Kaynak belge

◇ ◇ ◇

İslamcılık, geleneksel İslami teolojik söylemden türetilen bir kavram değildir. Kur'an'dan, hadislerden ya da sahabe sözlerinden de alınmamıştır. Aynı şekilde ortaçağın büyük kelamcılarının hiçbirinin dağarcığında da bulunmaz. Aslında  Arapçada kullanılan İslamiyya kavramına, Siyasi İslam hakkında yazan Müslüman yazar ve entelektüel tarafından İslamcılık anlamı kazandırılmıştır. Klasik ve modern anlamıyla İslamiyya, İslam’la ilişkili olana ya da Müslüman olma haline işaret eder. Bu durumda da yalnızca bir sıfattır. Yani İslamcılık Arapçada dahi şeriat, ibadet ya da cihat gibi klasik anlamda siyasal veya dini bir İslami terim değildir.

İslamcılık kelimesi özellikle batılı oryantalistlerin kullandığı bir terimdir. 1970'lerden sonra Müslümanlar da aynı terimi kullanmaya başlamışlardır. Bu terimin yerini daha önce İslamiyya, Vahdet-i İslam (İslam Birliği), Siyasal İslam gibi terimler kullanılmıştır.

◇ ◇ ◇

Sağlanan bilgiler

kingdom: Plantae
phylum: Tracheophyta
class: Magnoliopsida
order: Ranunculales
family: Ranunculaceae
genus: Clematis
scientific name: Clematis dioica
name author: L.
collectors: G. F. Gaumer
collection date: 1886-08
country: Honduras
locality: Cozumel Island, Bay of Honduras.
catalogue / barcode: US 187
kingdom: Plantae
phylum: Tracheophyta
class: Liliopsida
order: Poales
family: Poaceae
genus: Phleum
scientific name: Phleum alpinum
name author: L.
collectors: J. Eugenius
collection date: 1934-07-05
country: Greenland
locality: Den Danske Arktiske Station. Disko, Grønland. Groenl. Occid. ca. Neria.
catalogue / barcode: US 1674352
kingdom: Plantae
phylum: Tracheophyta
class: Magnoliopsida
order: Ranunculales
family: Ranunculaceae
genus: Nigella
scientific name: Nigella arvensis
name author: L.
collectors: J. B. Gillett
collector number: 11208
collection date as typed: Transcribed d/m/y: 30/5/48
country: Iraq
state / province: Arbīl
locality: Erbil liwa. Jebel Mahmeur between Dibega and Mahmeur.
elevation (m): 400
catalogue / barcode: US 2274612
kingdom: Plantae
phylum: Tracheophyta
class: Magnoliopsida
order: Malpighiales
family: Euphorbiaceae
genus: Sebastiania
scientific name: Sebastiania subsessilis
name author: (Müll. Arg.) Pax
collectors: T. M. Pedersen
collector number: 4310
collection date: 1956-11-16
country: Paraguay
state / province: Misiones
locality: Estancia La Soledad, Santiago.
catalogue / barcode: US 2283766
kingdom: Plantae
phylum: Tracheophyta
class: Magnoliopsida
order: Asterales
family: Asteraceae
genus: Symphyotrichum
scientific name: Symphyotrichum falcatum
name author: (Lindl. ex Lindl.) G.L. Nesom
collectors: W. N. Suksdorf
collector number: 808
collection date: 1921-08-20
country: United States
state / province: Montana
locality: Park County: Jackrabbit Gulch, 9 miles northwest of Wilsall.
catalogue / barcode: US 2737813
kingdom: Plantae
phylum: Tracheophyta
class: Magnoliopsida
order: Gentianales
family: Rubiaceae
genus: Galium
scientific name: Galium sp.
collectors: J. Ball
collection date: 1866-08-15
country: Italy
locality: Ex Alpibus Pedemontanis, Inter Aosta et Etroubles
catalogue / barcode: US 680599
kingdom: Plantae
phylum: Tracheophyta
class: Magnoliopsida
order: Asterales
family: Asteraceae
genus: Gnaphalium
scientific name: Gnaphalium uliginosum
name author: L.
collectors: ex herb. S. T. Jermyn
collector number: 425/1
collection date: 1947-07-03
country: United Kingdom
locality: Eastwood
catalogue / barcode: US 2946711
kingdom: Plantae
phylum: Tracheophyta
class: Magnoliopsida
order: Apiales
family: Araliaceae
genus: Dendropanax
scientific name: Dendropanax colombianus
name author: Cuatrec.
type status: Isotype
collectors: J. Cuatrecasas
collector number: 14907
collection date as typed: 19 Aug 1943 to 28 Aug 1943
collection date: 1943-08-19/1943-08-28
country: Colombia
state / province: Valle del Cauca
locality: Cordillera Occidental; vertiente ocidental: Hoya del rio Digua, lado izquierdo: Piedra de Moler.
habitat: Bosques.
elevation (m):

◇ ◇ ◇

Kısa görev 1
Kaynak belgeye göre Müslümanlar İslamcılık terimini hangi dönemden itibaren kullanmaya başlamıştır?
Kısa görev 2
Kaynak belgenin "İslamcılık, geleneksel İslami" sözleriyle başlayıp "İslami terim değildir." sözlerine kadar süren kısmını, bu sözler de dahil olmak üzere kelimesi kelimesine aktarınız.

Yazılı çözüm 1
1970'lerden sonra.

Yazılı çözüm 2
İslamcılık, geleneksel İslami teolojik söylemden türetilen bir kavram değildir. Kur'an'dan, hadislerden ya da sahabe sözlerinden de alınmamıştır. Aynı şekilde ortaçağın büyük kelamcılarının hiçbirinin dağarcığında da bulunmaz. Aslında  Arapçada kullanılan İslamiyya kavramına, Siyasi İslam hakkında yazan Müslüman yazar ve entelektüel tarafından İslamcılık anlamı kazandırılmıştır. Klasik ve modern anlamıyla İslamiyya, İslam’la ilişkili olana ya da Müslüman olma haline işaret eder. Bu durumda da yalnızca bir sıfattır. Yani İslamcılık Arapçada dahi şeriat, ibadet ya da cihat gibi klasik anlamda siyasal veya dini bir İslami terim değildir.